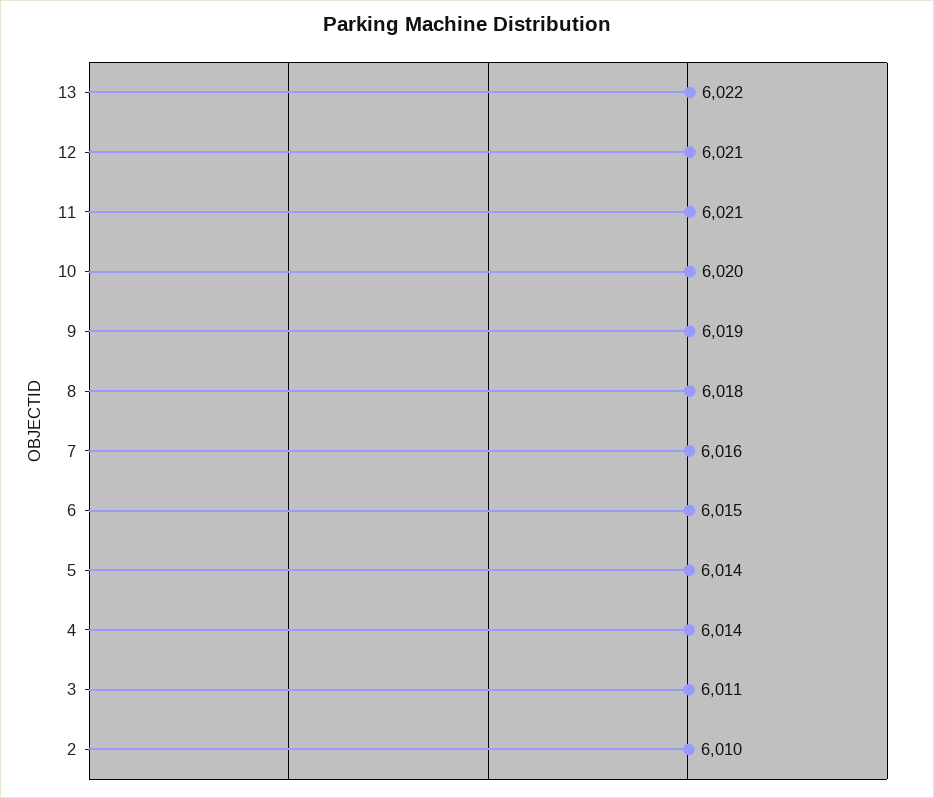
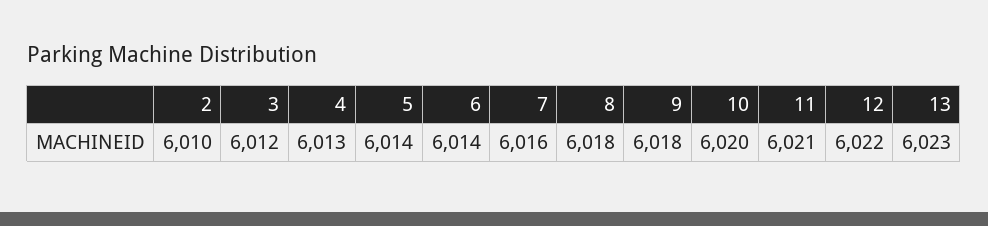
  {
-   "13": 6022,
+   "13": 6023,
-   "12": 6021,
+   "12": 6022,
    "11": 6021,
    "10": 6020,
-   "9": 6019,
+   "9": 6018,
    "8": 6018,
    "7": 6016,
-   "6": 6015,
+   "6": 6014,
    "5": 6014,
-   "4": 6014,
+   "4": 6013,
-   "3": 6011,
+   "3": 6012,
    "2": 6010
  }

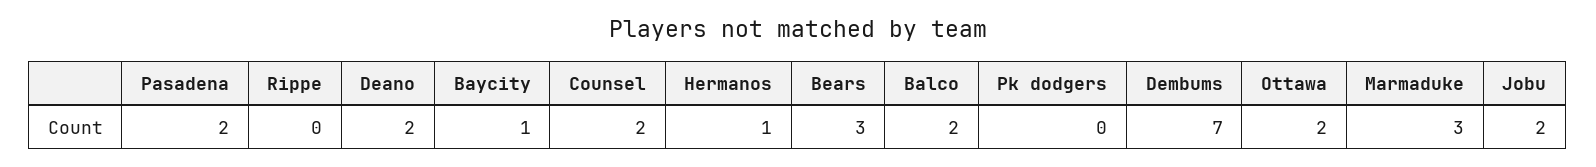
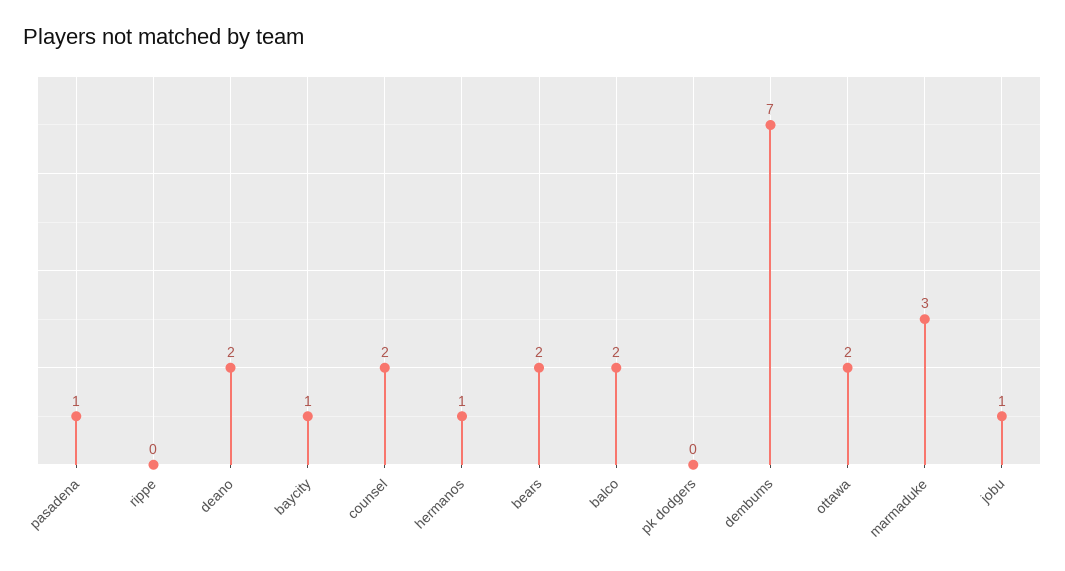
  {
-   "Pasadena": 2,
+   "Pasadena": 1,
    "Rippe": 0,
    "Deano": 2,
    "Baycity": 1,
    "Counsel": 2,
    "Hermanos": 1,
-   "Bears": 3,
+   "Bears": 2,
    "Balco": 2,
    "Pk dodgers": 0,
    "Dembums": 7,
    "Ottawa": 2,
    "Marmaduke": 3,
-   "Jobu": 2
+   "Jobu": 1
  }

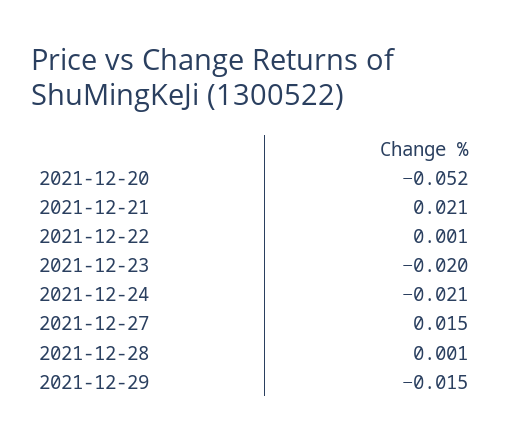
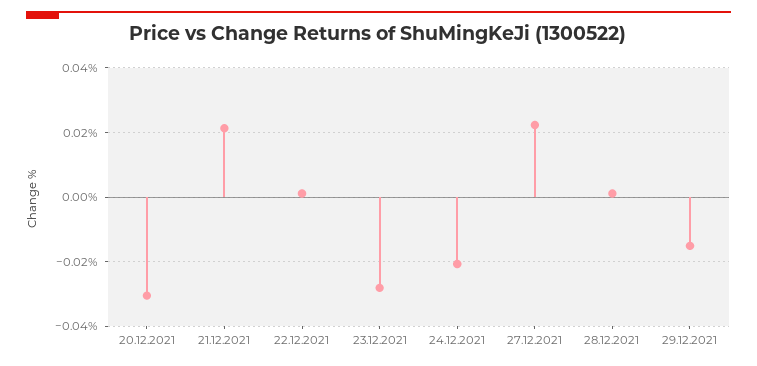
  {
-   "2021-12-20": -0.052,
+   "2021-12-20": -0.03,
    "2021-12-21": 0.021,
    "2021-12-22": 0.001,
-   "2021-12-23": -0.02,
+   "2021-12-23": -0.028,
    "2021-12-24": -0.021,
-   "2021-12-27": 0.015,
+   "2021-12-27": 0.022,
    "2021-12-28": 0.001,
    "2021-12-29": -0.015
  }

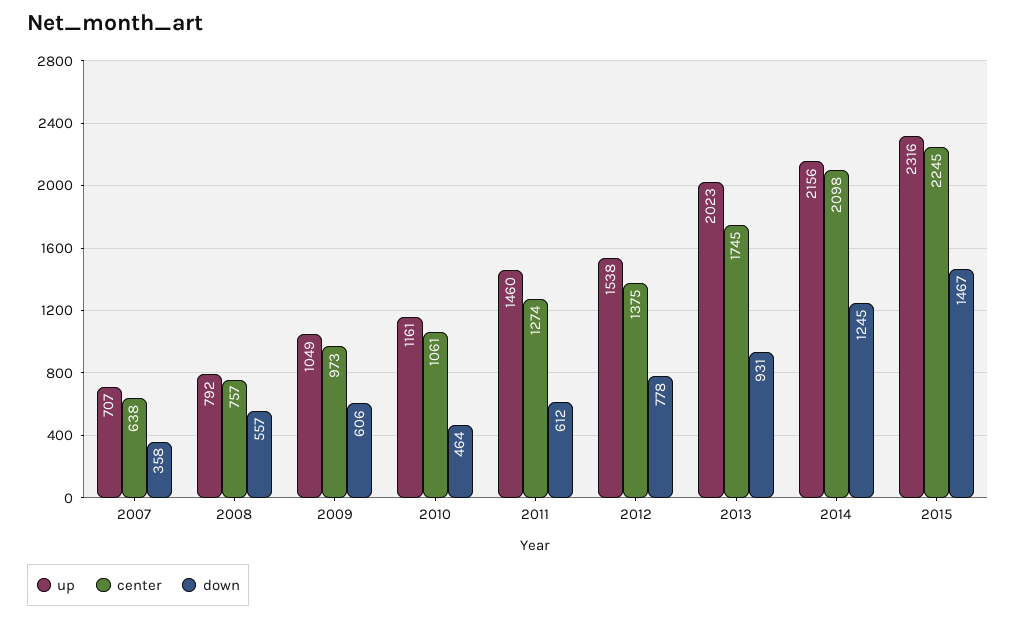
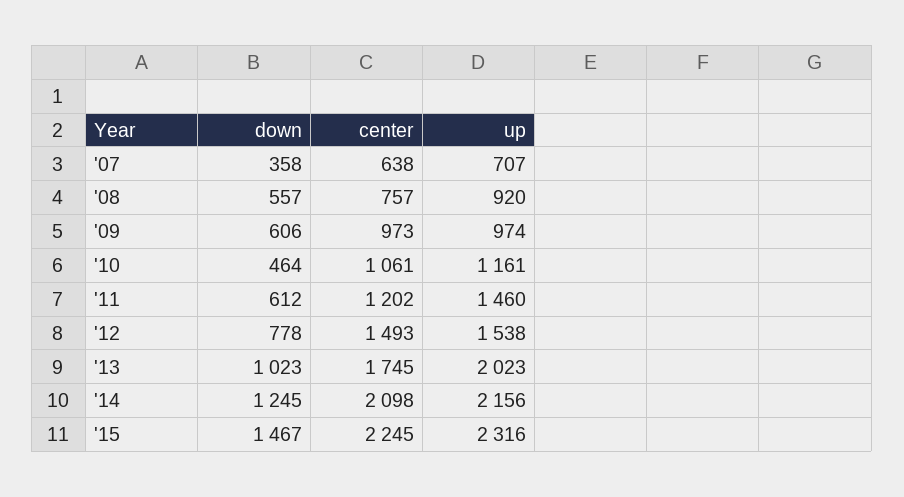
  {
    "up": {
      "2007": 707,
-     "2008": 792,
+     "2008": 920,
-     "2009": 1049,
+     "2009": 974,
      "2010": 1161,
      "2011": 1460,
      "2012": 1538,
      "2013": 2023,
      "2014": 2156,
      "2015": 2316
    },
    "center": {
      "2007": 638,
      "2008": 757,
      "2009": 973,
      "2010": 1061,
-     "2011": 1274,
+     "2011": 1202,
-     "2012": 1375,
+     "2012": 1493,
      "2013": 1745,
      "2014": 2098,
      "2015": 2245
    },
    "down": {
      "2007": 358,
      "2008": 557,
      "2009": 606,
      "2010": 464,
      "2011": 612,
      "2012": 778,
-     "2013": 931,
+     "2013": 1023,
      "2014": 1245,
      "2015": 1467
    }
  }

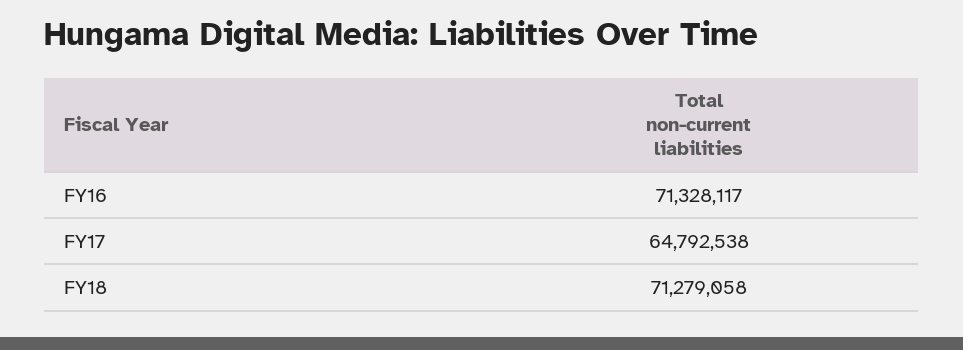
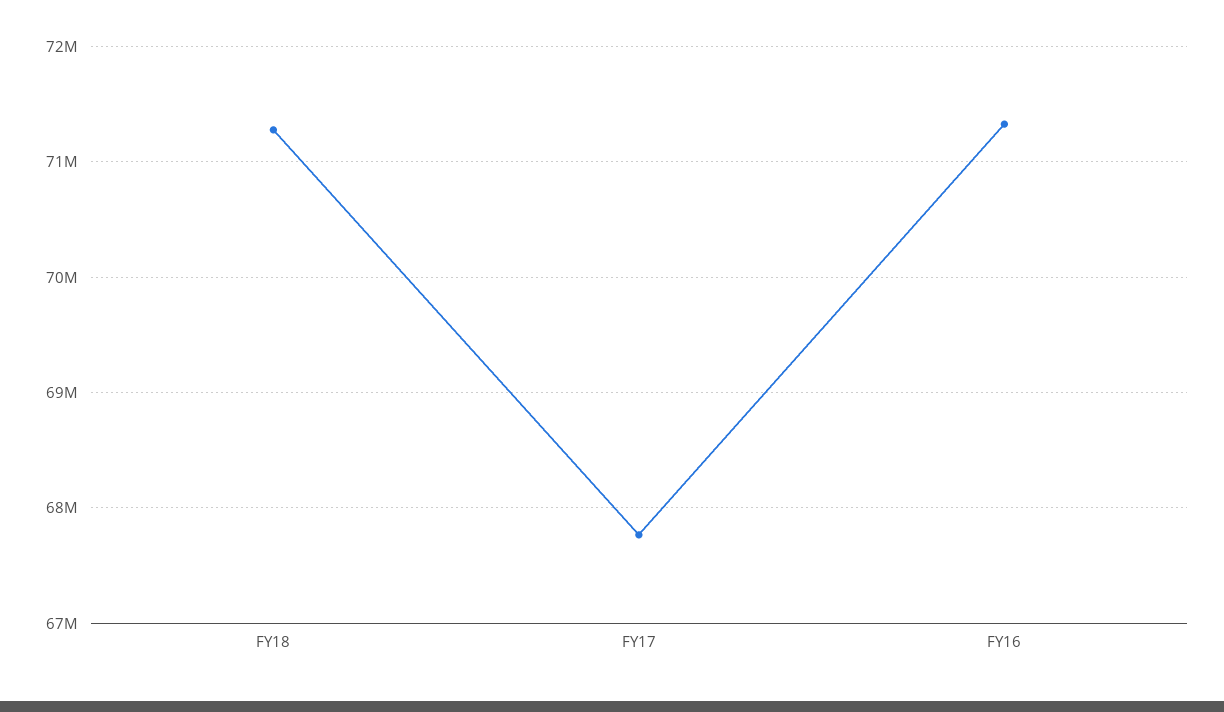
  {
    "FY16": 71328117,
-   "FY17": 64792538,
+   "FY17": 67800000,
    "FY18": 71279058
  }

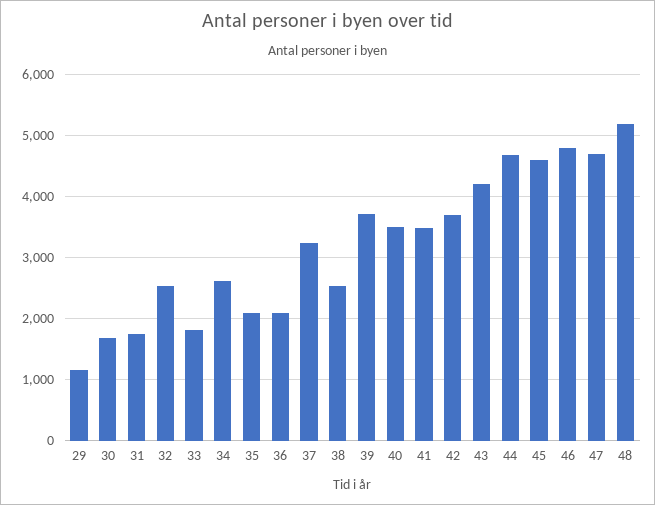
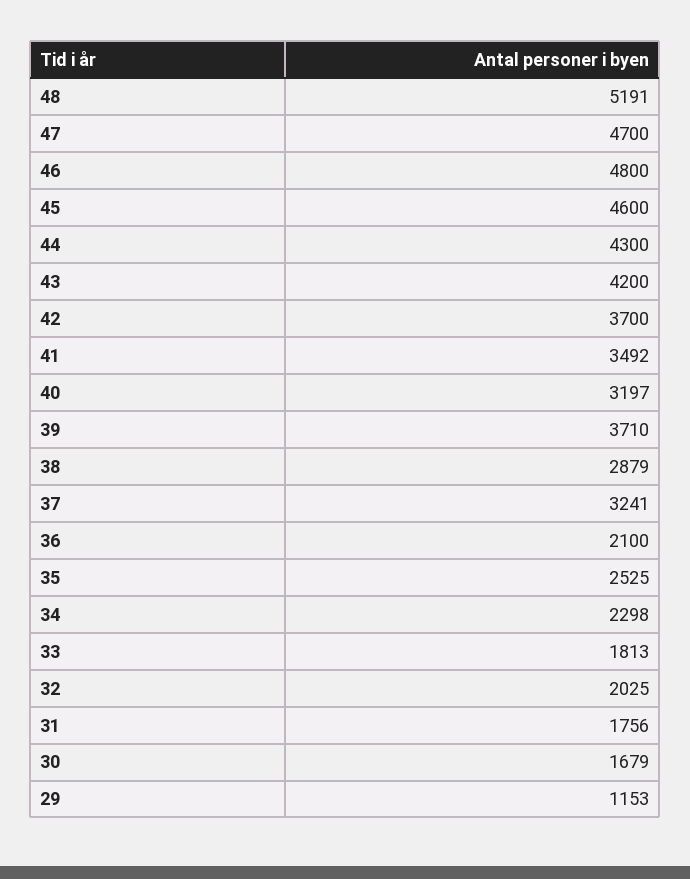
  {
    "29": 1153,
    "30": 1679,
    "31": 1756,
-   "32": 2500,
+   "32": 2025,
    "33": 1813,
-   "34": 2600,
+   "34": 2298,
-   "35": 2100,
+   "35": 2525,
    "36": 2100,
    "37": 3241,
-   "38": 2500,
+   "38": 2879,
    "39": 3710,
-   "40": 3500,
+   "40": 3197,
    "41": 3492,
    "42": 3700,
    "43": 4200,
-   "44": 4700,
+   "44": 4300,
    "45": 4600,
    "46": 4800,
    "47": 4700,
    "48": 5191
  }

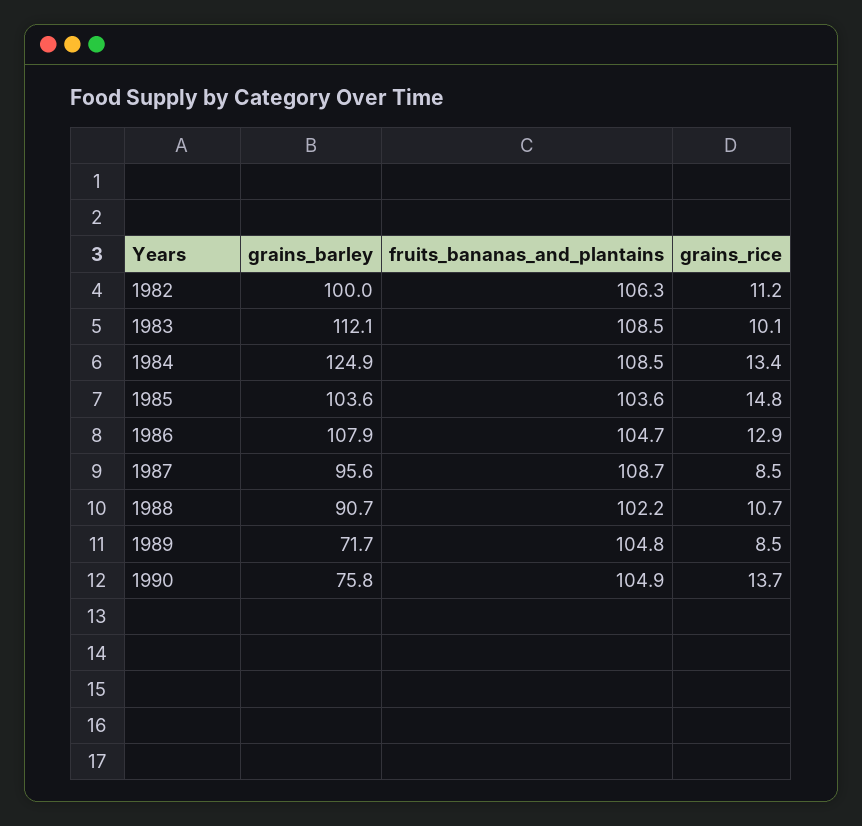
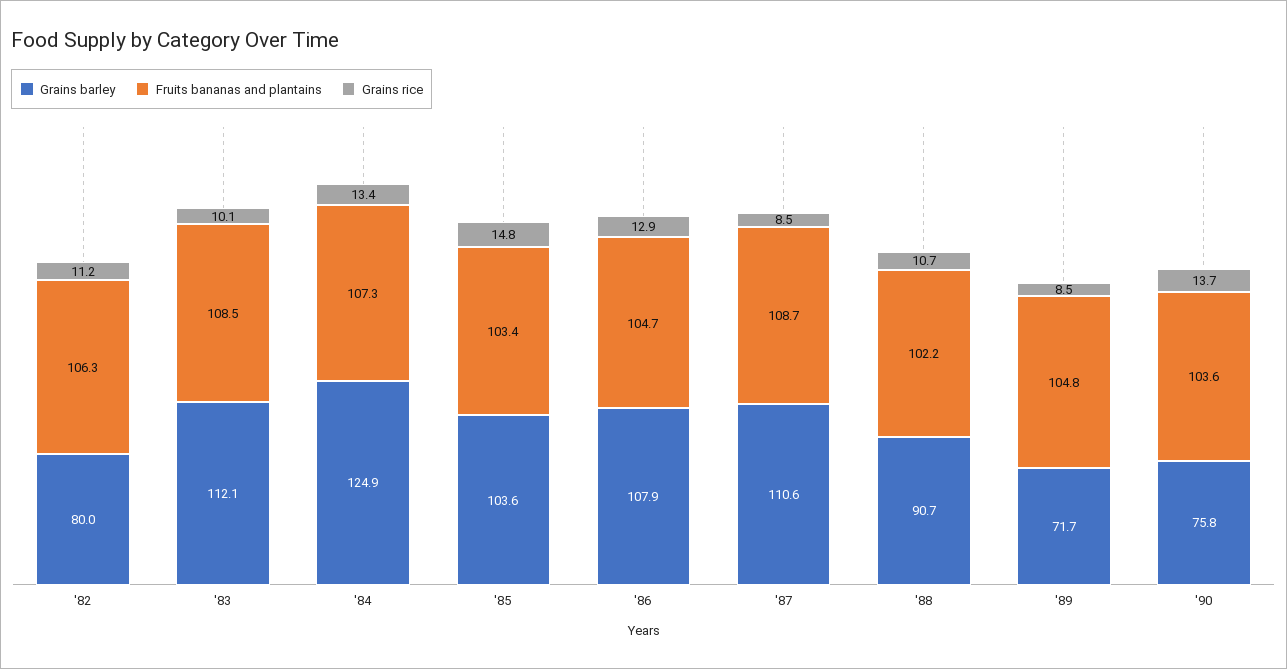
  {
    "grains_barley": {
-     "1982": 100,
+     "1982": 80,
      "1983": 112.1,
      "1984": 124.9,
      "1985": 103.6,
      "1986": 107.9,
-     "1987": 95.6,
+     "1987": 110.6,
      "1988": 90.7,
      "1989": 71.7,
      "1990": 75.8
    },
    "fruits_bananas_and_plantains": {
      "1982": 106.3,
      "1983": 108.5,
-     "1984": 108.5,
+     "1984": 107.3,
-     "1985": 103.6,
+     "1985": 103.4,
      "1986": 104.7,
      "1987": 108.7,
      "1988": 102.2,
      "1989": 104.8,
-     "1990": 104.9
+     "1990": 103.6
    },
    "grains_rice": {
      "1982": 11.2,
      "1983": 10.1,
      "1984": 13.4,
      "1985": 14.8,
      "1986": 12.9,
      "1987": 8.5,
      "1988": 10.7,
      "1989": 8.5,
      "1990": 13.7
    }
  }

::::::::::

WORK TASK
Transcribe the entries above verbatim, excluding any image.

PROBLEM SOLUTION
  {
-   "13": 6022,
+   "13": 6023,
-   "12": 6021,
+   "12": 6022,
    "11": 6021,
    "10": 6020,
-   "9": 6019,
+   "9": 6018,
    "8": 6018,
    "7": 6016,
-   "6": 6015,
+   "6": 6014,
    "5": 6014,
-   "4": 6014,
+   "4": 6013,
-   "3": 6011,
+   "3": 6012,
    "2": 6010
  }

  {
-   "Pasadena": 2,
+   "Pasadena": 1,
    "Rippe": 0,
    "Deano": 2,
    "Baycity": 1,
    "Counsel": 2,
    "Hermanos": 1,
-   "Bears": 3,
+   "Bears": 2,
    "Balco": 2,
    "Pk dodgers": 0,
    "Dembums": 7,
    "Ottawa": 2,
    "Marmaduke": 3,
-   "Jobu": 2
+   "Jobu": 1
  }

  {
-   "2021-12-20": -0.052,
+   "2021-12-20": -0.03,
    "2021-12-21": 0.021,
    "2021-12-22": 0.001,
-   "2021-12-23": -0.02,
+   "2021-12-23": -0.028,
    "2021-12-24": -0.021,
-   "2021-12-27": 0.015,
+   "2021-12-27": 0.022,
    "2021-12-28": 0.001,
    "2021-12-29": -0.015
  }

  {
    "up": {
      "2007": 707,
-     "2008": 792,
+     "2008": 920,
-     "2009": 1049,
+     "2009": 974,
      "2010": 1161,
      "2011": 1460,
      "2012": 1538,
      "2013": 2023,
      "2014": 2156,
      "2015": 2316
    },
    "center": {
      "2007": 638,
      "2008": 757,
      "2009": 973,
      "2010": 1061,
-     "2011": 1274,
+     "2011": 1202,
-     "2012": 1375,
+     "2012": 1493,
      "2013": 1745,
      "2014": 2098,
      "2015": 2245
    },
    "down": {
      "2007": 358,
      "2008": 557,
      "2009": 606,
      "2010": 464,
      "2011": 612,
      "2012": 778,
-     "2013": 931,
+     "2013": 1023,
      "2014": 1245,
      "2015": 1467
    }
  }

  {
    "FY16": 71328117,
-   "FY17": 64792538,
+   "FY17": 67800000,
    "FY18": 71279058
  }

  {
    "29": 1153,
    "30": 1679,
    "31": 1756,
-   "32": 2500,
+   "32": 2025,
    "33": 1813,
-   "34": 2600,
+   "34": 2298,
-   "35": 2100,
+   "35": 2525,
    "36": 2100,
    "37": 3241,
-   "38": 2500,
+   "38": 2879,
    "39": 3710,
-   "40": 3500,
+   "40": 3197,
    "41": 3492,
    "42": 3700,
    "43": 4200,
-   "44": 4700,
+   "44": 4300,
    "45": 4600,
    "46": 4800,
    "47": 4700,
    "48": 5191
  }

  {
    "grains_barley": {
-     "1982": 100,
+     "1982": 80,
      "1983": 112.1,
      "1984": 124.9,
      "1985": 103.6,
      "1986": 107.9,
-     "1987": 95.6,
+     "1987": 110.6,
      "1988": 90.7,
      "1989": 71.7,
      "1990": 75.8
    },
    "fruits_bananas_and_plantains": {
      "1982": 106.3,
      "1983": 108.5,
-     "1984": 108.5,
+     "1984": 107.3,
-     "1985": 103.6,
+     "1985": 103.4,
      "1986": 104.7,
      "1987": 108.7,
      "1988": 102.2,
      "1989": 104.8,
-     "1990": 104.9
+     "1990": 103.6
    },
    "grains_rice": {
      "1982": 11.2,
      "1983": 10.1,
      "1984": 13.4,
      "1985": 14.8,
      "1986": 12.9,
      "1987": 8.5,
      "1988": 10.7,
      "1989": 8.5,
      "1990": 13.7
    }
  }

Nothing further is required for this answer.